**Supplied information**
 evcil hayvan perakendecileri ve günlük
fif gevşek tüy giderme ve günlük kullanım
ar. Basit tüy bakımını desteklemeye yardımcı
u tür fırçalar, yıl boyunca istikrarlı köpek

--

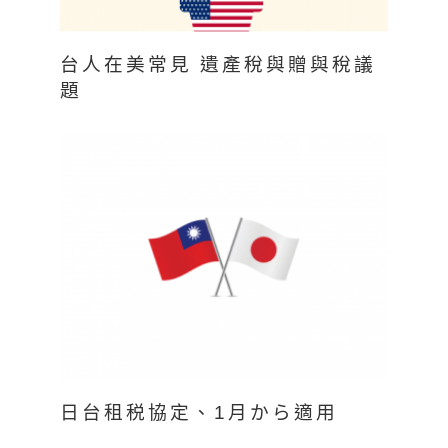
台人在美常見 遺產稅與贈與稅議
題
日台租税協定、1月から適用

**What to produce**
Locate each line in the records that contains the word "günlük", and copy those lines.

**Answer**
 evcil hayvan perakendecileri ve günlük
fif gevşek tüy giderme ve günlük kullanım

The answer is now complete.